Значит, заблудились мы, и ветер воет вовсю, и впереди маячит спина нашего папы. А мы дети, перепуганные дети. Мейкон все твердил мне, мол, мы боимся того, чего на самом деле не существует. А какая разница, существует то, чего мы боимся, или нет? Помню, как-то я стирала для мужа с женой, а было это в Виргинии. И вот однажды входит муж на кухню, весь дрожит и спрашивает, не сварила ли я кофе. Я говорю, что это вас так скрутило, уж больно вид у вас скверный, а он говорит, что и сам, мол, ничего не поймет, только ему почему-то кажется, что он вот-вот упадет со скалы. А под ногами у него линолеум, желтый, белый и красный, ровнехонький и гладкий, как утюг. Он сперва за дверь цеплялся, потом за стул, все старался не упасть. Я уж было чуть не брякнула, мол, нет никаких скал на кухне. И тут вдруг вспомнила, как мы шли по лесу тогда. Я как бы заново все это почувствовала. И спросила, может, его поддержать, чтобы не упал? А он посмотрел на меня с такой благодарностью. «Вот спасибо вам», – говорит. Я подошла к нему, обхватила руками, сцепила пальцы у него на груди и держала крепко-крепко. Сердце колотилось у него под жилеткой, как брыкается измученный зноем мул. Но успокоилось мало-помалу.
– Вы спасли ему жизнь, – сказал Гитара.
– Ничего подобного. Он не успел еще в себя прийти, как в кухню вошла его жена. Она меня спросила, что я делаю, а я ответила.
– Ответили… что? Что вы сказали ей?
– Сказала правду. Мол, я его держу, чтобы он не упал со скалы.
– Голову наотрез, ему тут самому захотелось спрыгнуть с этой скалы. Быть того не может, чтобы его жена вам поверила.

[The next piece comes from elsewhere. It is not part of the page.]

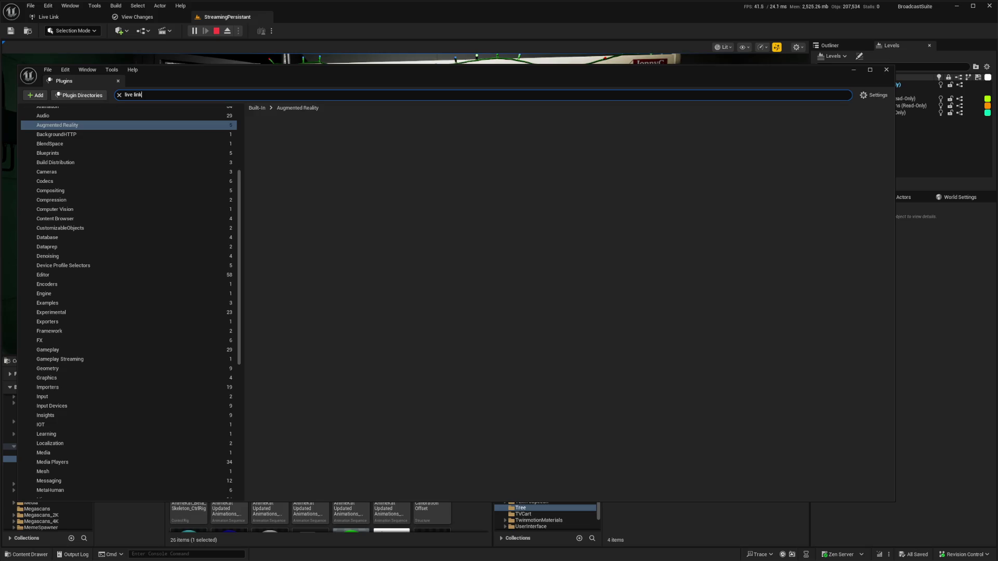
scroll(129, 299, "up", 5)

– Сначала нет. Но как только я разжала руки, он рухнул на пол. Очки вдребезги, лицо разбил. Он ничком упал, прямо в пол лицом. И вот что я скажу вам. Падал он медленно, долго. Даю слово. Три минуты, целых три минуты ушло на то, чтобы человек свалился на тот самый пол, что был у него под ногами. Не знаю уж, была ли там скала, но он целых три минуты с нее падал.
– Он умер? – спросил Гитара.
– Сразу же дух вон.
– Кто застрелил вашего отца? Вы ведь сказали, его кто-то застрелил? – Глаза мальчика горели любопытством.
– Да, он взлетел на пять футов вверх…
– Кто в него стрелял?
– Кто – я не знаю, и почему – не знаю. Знаю только то, что вам сказала: что, где, когда.
– Вы не сказали где, – не отставал Гитара.
– Нет, сказала. На заборе.
– А где был забор?
– На нашей ферме.
Гитара расхохотался, но его сверкающие глаза особого веселья не выражали.
– А где была ферма?
– В округе Монтур.
Вопросы по поводу «где?» исчерпались.
– Ну ладно, а когда?
– Когда он там сидел, на том заборе.
Гитара почувствовал то же, что чувствует сыщик, все усилия которого потерпели крах.
– В каком году это было?
– В том самом году, когда прямо на улицах стреляли ирландцев. Револьверы поработали неплохо в том году, и могильщики тоже, это уж точно. – Пилат положила на стол крышку от бочонка. Потом вынула из миски яйца и принялась счищать с них скорлупу. Губы ее шевелились: она передвигала языком во рту апельсиновое зернышко. И только очистив яйца и разломив их, так что мальчики смогли убедиться: оранжевая сердцевинка и в самом деле была как влажный бархат, – Пилат продолжала рассказ. – Как-то утром мы проснулись, когда солнце прошло примерно четверть своего пути по небу. До чего же солнце было яркое. А небо – голубое. Как ленты на маминой шляпке. Видите ту полоску в небе? – Она указала в окно. – Вон там, за ореховыми деревьями. Видите? Прямо над ними.
Они глянули в окно и увидели за домами и деревьями полоску уходящего вдаль неба.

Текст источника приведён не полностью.